In 2013, the Kalucy Kiosk was raised. The kiosk was built along Kibos Road, the main road running through the Chiga area, and near the Kalucy Market. Fed by a 1.1 kilometer subterranean pipeline, the kiosk has a 5,000 liter holding tank to ensure uninterrupted service.
FROM THE COMMUNITY | 2014
One year ago Lilian was anxiously awaiting the grand opening of the water kiosk in her village. As it was, every two days Lilian would travel over seven miles to collect enough water for her small family, ensuring that they had enough in storage in case the water ran dry. When the water was plentiful, she would spend over three hours carrying a jerry can weighing 40 pounds on her head. When the water ran out, she would have to travel even further to collect water for her family.
One year ago Lilian’s life changed.
The water station we built a year ago is only 100 meters from her house, an easy six minute walk. She makes this walk every day now, speaking with the women that run the kiosk and catching up on the local gossip. Because this kiosk is so close to her home, she saves hours each day, hours that can be spent working on her business, taking care of her family, and growing food.

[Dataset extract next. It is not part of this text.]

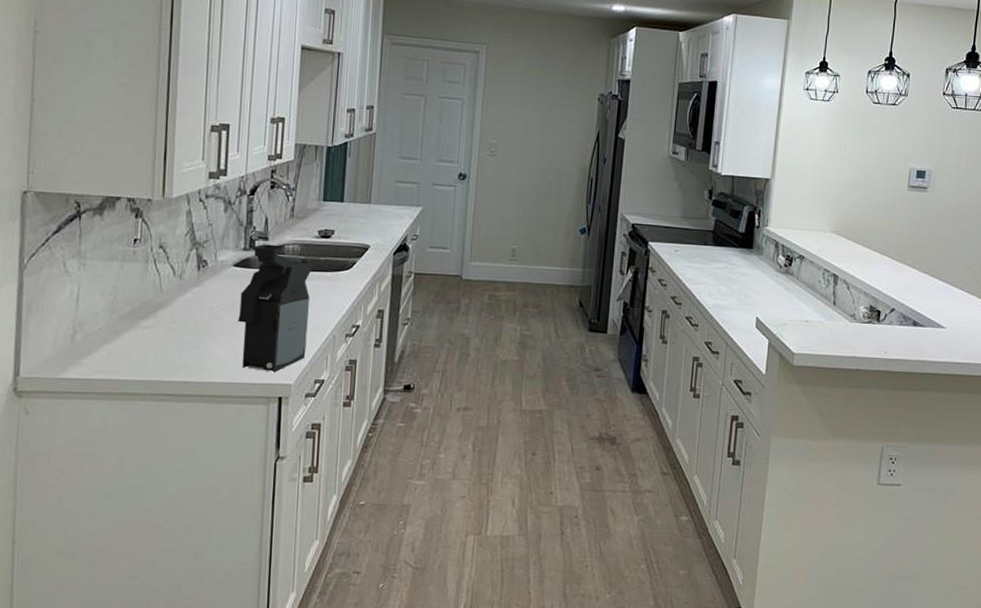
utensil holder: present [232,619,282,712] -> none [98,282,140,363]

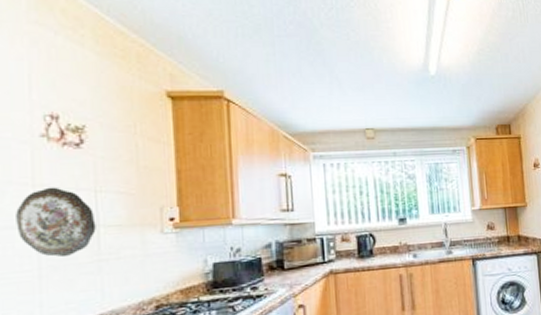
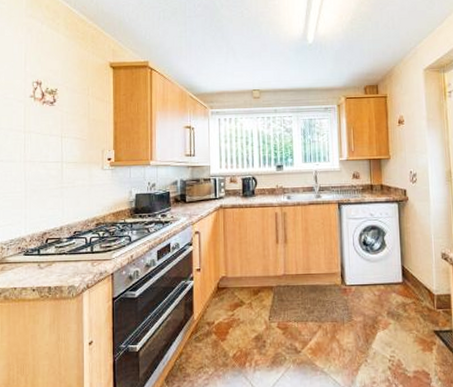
decorative plate: present [16,187,96,258] -> none [13,133,61,184]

When asked if the water station has improved her life and her ability to provide this vital resource to her family, her answer was an unequivocal: Yes!
It has been a year since we finished construction on the water station in Kadiju, and it has already transformed so many lives. In the last year 2,000 people have gained access to clean water. Twenty women have received training in community leadership. And eight women have received advanced training in water, health, sanitation, and communication. This barrier in the lives and livelihood of the women in this village has been torn down, and through this water they have the time, the money, and the health to continue improving their families, their communities, and their lives.